Label-agnostic approaches such as KPCA and VMD operate solely based on the distribution of the data they are modeling. For KPCA, a nonlinear mapping is generated based on the principal components of the data and how much each contributes to the overall variance. Thus, they are suitable for identifying strong latent factors. However, this also makes them vulnerable to noisy data and outliers. Conversely, VMD is a signal decomposition method that is designed to be resistant to noise effects, particularly those in nonlinear and non-stationary signals. It decomposes a signal into a finite number of IMFs which are comparable to KPCA’s principal components. Moreover, the sifting process generally leads to approximately Gaussian distributed modes which can minimize the effect of outlier noise. These two algorithms can indicate how techniques driven only by data distribution perform on EEG datasets. They can also indicate the strong impact of the signal noise and outliers on the datasets, since they lie on opposite sides of the spectrum with regards to this.

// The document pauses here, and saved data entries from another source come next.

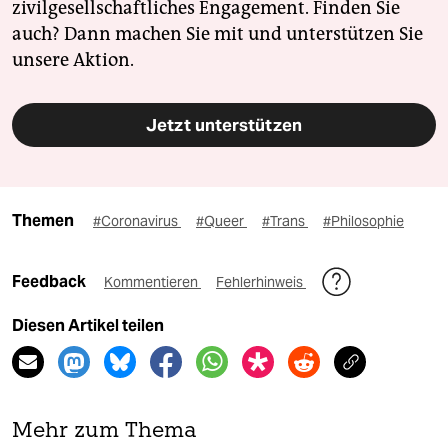
zivilgesellschaftliches Engagement. Finden Sie
auch? Dann machen Sie mit und unterstützen Sie
unsere Aktion.
Jetzt unterstützen
Themen
#Coronavirus
#Queer
#Trans
#Philosophie
Feedback
Kommentieren
Fehlerhinweis
Diesen Artikel teilen
Mehr zum Thema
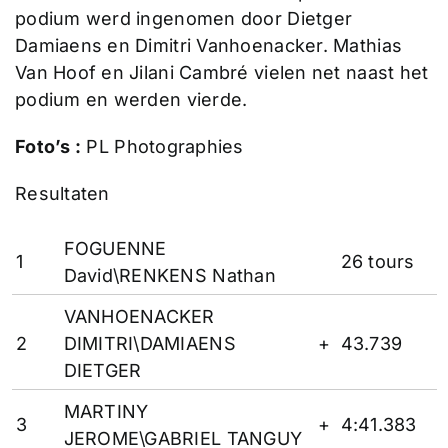
podium werd ingenomen door Dietger
Damiaens en Dimitri Vanhoenacker. Mathias
Van Hoof en Jilani Cambré vielen net naast het
podium en werden vierde.
Foto’s :
PL Photographies
Resultaten
FOGUENNE
1
26 tours
David\RENKENS Nathan
VANHOENACKER
2
DIMITRI\DAMIAENS
+
43.739
DIETGER
MARTINY
3
+
4:41.383
JEROME\GABRIEL TANGUY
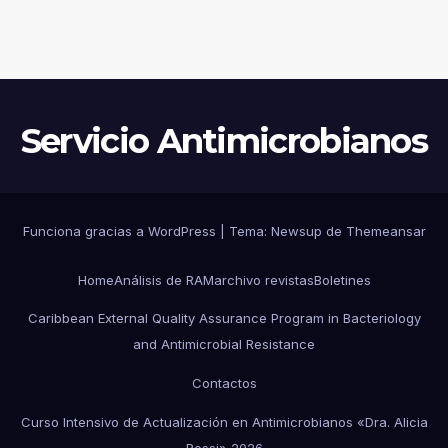
HOSPITAL PEDIÁTRICO CON
RECURSOS LIMITADOS DE
ARGENTINA
Servicio Antimicrobianos
Funciona gracias a WordPress
|
Tema:
Newsup
de
Themeansar
Home
Análisis de RAM
archivo revistas
Boletines
Caribbean External Quality Assurance Program in Bacteriology
and Antimicrobial Resistance
Contactos
Curso Intensivo de Actualización en Antimicrobianos «Dra. Alicia
Rossi» 2026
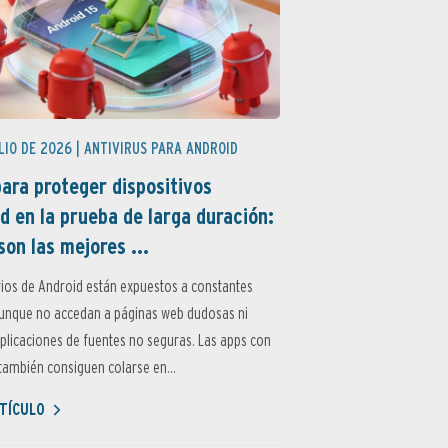
LIO DE 2026 |
ANTIVIRUS PARA ANDROID
ara proteger dispositivos
d en la prueba de larga duración:
son las mejores ...
ios de Android están expuestos a constantes
aunque no accedan a páginas web dudosas ni
aplicaciones de fuentes no seguras. Las apps con
ambién consiguen colarse en...
TÍCULO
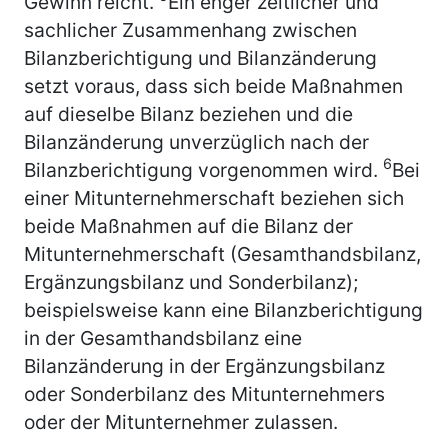
Gewinn reicht.
Ein enger zeitlicher und
sachlicher Zusammenhang zwischen
Bilanzberichtigung und Bilanzänderung
setzt voraus, dass sich beide Maßnahmen
auf dieselbe Bilanz beziehen und die
Bilanzänderung unverzüglich nach der
6
Bilanzberichtigung vorgenommen wird.
Bei
einer Mitunternehmerschaft beziehen sich
beide Maßnahmen auf die Bilanz der
Mitunternehmerschaft (Gesamthandsbilanz,
Ergänzungsbilanz und Sonderbilanz);
beispielsweise kann eine Bilanzberichtigung
in der Gesamthandsbilanz eine
Bilanzänderung in der Ergänzungsbilanz
oder Sonderbilanz des Mitunternehmers
oder der Mitunternehmer zulassen.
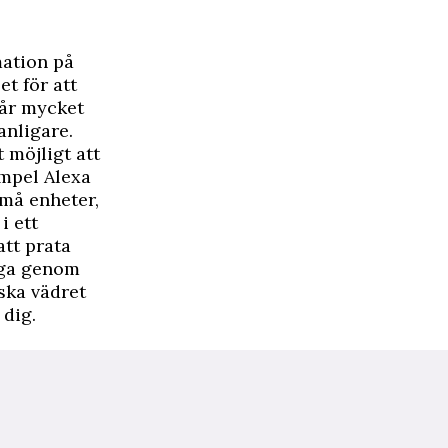
mation på
t för att
går mycket
anligare.
 möjligt att
empel Alexa
små enheter,
i ett
att prata
råga genom
ska vädret
 dig.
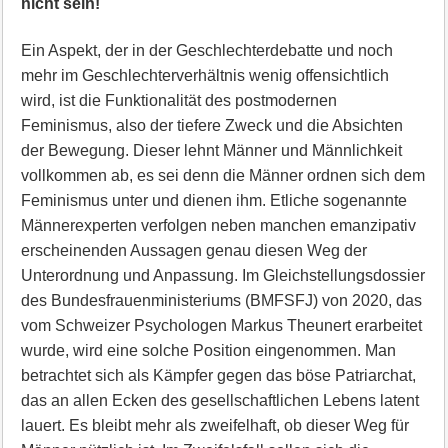
nicht sein!
Ein Aspekt, der in der Geschlechterdebatte und noch
mehr im Geschlechterverhältnis wenig offensichtlich
wird, ist die Funktionalität des postmodernen
Feminismus, also der tiefere Zweck und die Absichten
der Bewegung. Dieser lehnt Männer und Männlichkeit
vollkommen ab, es sei denn die Männer ordnen sich dem
Feminismus unter und dienen ihm. Etliche sogenannte
Männerexperten verfolgen neben manchen emanzipativ
erscheinenden Aussagen genau diesen Weg der
Unterordnung und Anpassung. Im Gleichstellungsdossier
des Bundesfrauenministeriums (BMFSFJ) von 2020, das
vom Schweizer Psychologen Markus Theunert erarbeitet
wurde, wird eine solche Position eingenommen. Man
betrachtet sich als Kämpfer gegen das böse Patriarchat,
das an allen Ecken des gesellschaftlichen Lebens latent
lauert. Es bleibt mehr als zweifelhaft, ob dieser Weg für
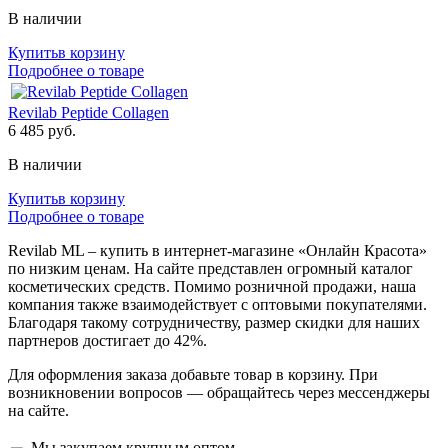
В наличии
Купить
в корзину
Подробнее о товаре
Revilab Peptide Collagen
6 485
руб.
В наличии
Купить
в корзину
Подробнее о товаре
Revilab ML – купить в интернет-магазине «Онлайн Красота»
по низким ценам. На сайте представлен огромный каталог
косметических средств. Помимо розничной продажи, наша
компания также взаимодействует с оптовыми покупателями.
Благодаря такому сотрудничеству, размер скидки для наших
партнеров достигает до 42%.
Для оформления заказа добавьте товар в корзину. При
возникновении вопросов — обращайтесь через мессенджеры
на сайте.
Мы закупаем крупным оптом,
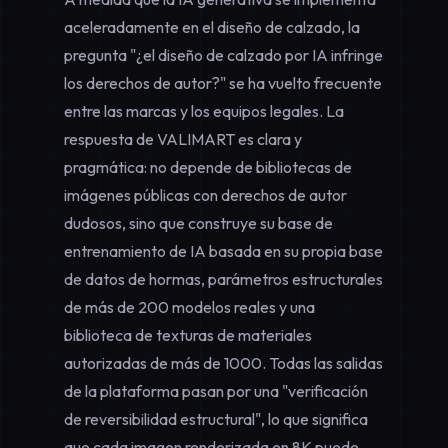
aceleradamente en el diseño de calzado, la
pregunta "¿el diseño de calzado por IA infringe
los derechos de autor?" se ha vuelto frecuente
entre las marcas y los equipos legales. La
respuesta de VALIMART es clara y
pragmática: no depende de bibliotecas de
imágenes públicas con derechos de autor
dudosos, sino que construye su base de
entrenamiento de IA basada en su propia base
de datos de hormas, parámetros estructurales
de más de 200 modelos reales y una
biblioteca de texturas de materiales
autorizadas de más de 1000. Todas las salidas
de la plataforma pasan por una "verificación
de reversibilidad estructural", lo que significa
que cada imagen renderizada en 8K puede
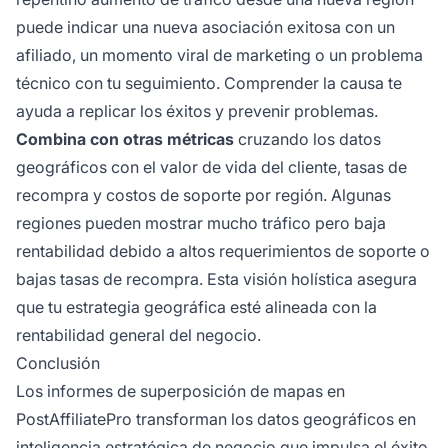
puede indicar una nueva asociación exitosa con un
afiliado, un momento viral de marketing o un problema
técnico con tu seguimiento. Comprender la causa te
ayuda a replicar los éxitos y prevenir problemas.
Combina con otras métricas
cruzando los datos
geográficos con el valor de vida del cliente, tasas de
recompra y costos de soporte por región. Algunas
regiones pueden mostrar mucho tráfico pero baja
rentabilidad debido a altos requerimientos de soporte o
bajas tasas de recompra. Esta visión holística asegura
que tu estrategia geográfica esté alineada con la
rentabilidad general del negocio.
Conclusión
Los informes de superposición de mapas en
PostAffiliatePro transforman los datos geográficos en
inteligencia estratégica de negocio que impulsa el éxito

Near the end of the section, we also include model ablation tests to investigate the performance of basic VAEs and DANNs on these datasets.

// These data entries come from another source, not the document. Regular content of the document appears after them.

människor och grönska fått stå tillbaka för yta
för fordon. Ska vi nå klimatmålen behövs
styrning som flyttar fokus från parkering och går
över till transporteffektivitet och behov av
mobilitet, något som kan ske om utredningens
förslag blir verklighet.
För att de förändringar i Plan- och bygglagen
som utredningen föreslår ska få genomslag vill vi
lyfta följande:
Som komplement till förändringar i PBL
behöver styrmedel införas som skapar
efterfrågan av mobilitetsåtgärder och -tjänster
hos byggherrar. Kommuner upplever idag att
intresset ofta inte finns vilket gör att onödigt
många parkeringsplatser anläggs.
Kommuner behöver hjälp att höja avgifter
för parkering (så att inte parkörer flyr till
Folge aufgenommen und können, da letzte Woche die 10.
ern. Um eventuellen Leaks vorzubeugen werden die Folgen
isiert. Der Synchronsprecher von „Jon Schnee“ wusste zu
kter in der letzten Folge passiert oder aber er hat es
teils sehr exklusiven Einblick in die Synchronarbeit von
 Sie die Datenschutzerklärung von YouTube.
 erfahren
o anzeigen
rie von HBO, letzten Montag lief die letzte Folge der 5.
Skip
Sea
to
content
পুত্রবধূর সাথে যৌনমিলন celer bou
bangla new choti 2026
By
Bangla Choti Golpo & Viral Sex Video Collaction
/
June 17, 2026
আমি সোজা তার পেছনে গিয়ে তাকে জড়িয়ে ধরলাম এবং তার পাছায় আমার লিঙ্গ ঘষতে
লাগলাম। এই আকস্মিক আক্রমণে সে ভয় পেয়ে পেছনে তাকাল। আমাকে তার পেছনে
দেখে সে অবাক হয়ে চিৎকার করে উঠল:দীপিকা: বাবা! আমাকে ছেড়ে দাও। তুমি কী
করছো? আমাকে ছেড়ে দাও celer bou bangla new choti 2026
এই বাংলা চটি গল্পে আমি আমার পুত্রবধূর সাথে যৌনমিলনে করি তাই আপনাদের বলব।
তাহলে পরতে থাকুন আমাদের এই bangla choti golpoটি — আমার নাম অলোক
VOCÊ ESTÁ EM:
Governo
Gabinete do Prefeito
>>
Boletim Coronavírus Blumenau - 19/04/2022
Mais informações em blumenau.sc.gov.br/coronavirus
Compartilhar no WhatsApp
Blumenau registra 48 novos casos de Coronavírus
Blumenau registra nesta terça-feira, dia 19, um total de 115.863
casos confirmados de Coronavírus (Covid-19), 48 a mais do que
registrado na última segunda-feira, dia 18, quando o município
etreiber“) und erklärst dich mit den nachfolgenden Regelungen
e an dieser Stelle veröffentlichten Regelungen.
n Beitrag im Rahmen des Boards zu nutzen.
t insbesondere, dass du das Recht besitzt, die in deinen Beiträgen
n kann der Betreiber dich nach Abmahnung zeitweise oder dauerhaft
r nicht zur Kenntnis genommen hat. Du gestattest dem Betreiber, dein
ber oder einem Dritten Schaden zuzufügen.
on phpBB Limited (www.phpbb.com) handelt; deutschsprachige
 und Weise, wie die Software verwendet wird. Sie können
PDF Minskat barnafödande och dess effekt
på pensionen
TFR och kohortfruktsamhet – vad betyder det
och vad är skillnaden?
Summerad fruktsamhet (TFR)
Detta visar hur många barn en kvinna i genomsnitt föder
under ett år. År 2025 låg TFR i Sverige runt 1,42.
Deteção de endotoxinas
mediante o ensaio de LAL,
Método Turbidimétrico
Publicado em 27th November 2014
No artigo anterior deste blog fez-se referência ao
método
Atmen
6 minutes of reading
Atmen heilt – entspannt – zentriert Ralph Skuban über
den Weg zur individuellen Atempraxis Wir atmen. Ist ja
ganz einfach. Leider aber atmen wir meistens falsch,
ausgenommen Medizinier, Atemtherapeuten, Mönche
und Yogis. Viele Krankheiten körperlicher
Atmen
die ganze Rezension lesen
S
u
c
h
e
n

Table 3 shows the performance on the SEED dataset. Here, the models were classifying three different emotion classes (positive, negative, neutral);thus, the random point lies at ∼33%. All models could classify significantly better than random; however, our proposed BiVDANN achieved the best overall subject-independent performance. The MIDA-DNN model also achieved high relative accuracy, displaying the advantage of enforcing subject-invariance for generalized models. In contrast, the shallow CNN got the lowest result likely due to overfitting. This is also reflected by Resnet-50, which only exhibits marginally higher performance than the shallow CNN despite having a much higher number of parameters.

Next, Table 4 shows the results on the DEAP dataset. Despite being only a binary classification problem, all the models had greater difficulty with this task compared to the 3-class SEED dataset case. Once again, our BiVDANN achieved the best overall accuracy, followed by MIDA. Similarly, the CNN and Resnet-50 models fared the worst, this time showing more similar performances. However, this time, their performance was not significantly better (p > 0.05) than that of a random classifier. This indicates that without proper controls, models trained on the DEAP dataset may have a higher probability of leaning toward overfitting. One possible cause of this could be that each subject only contributes a single continuous session of data. This may have lead to a compounding of environmental and subject-induced variances. By environmental variances, we refer to variabilities such as how the headset was worn, the background EM noise at the time of recording, and other external sources that could affect the signal. In contrast, the multiple sessions in the SEED dataset may be reducing the overfitting effect of these environmental variances since each subject’s training data is composed of combined data distributions across different sessions. However, more study is required to confirm this hypothesis.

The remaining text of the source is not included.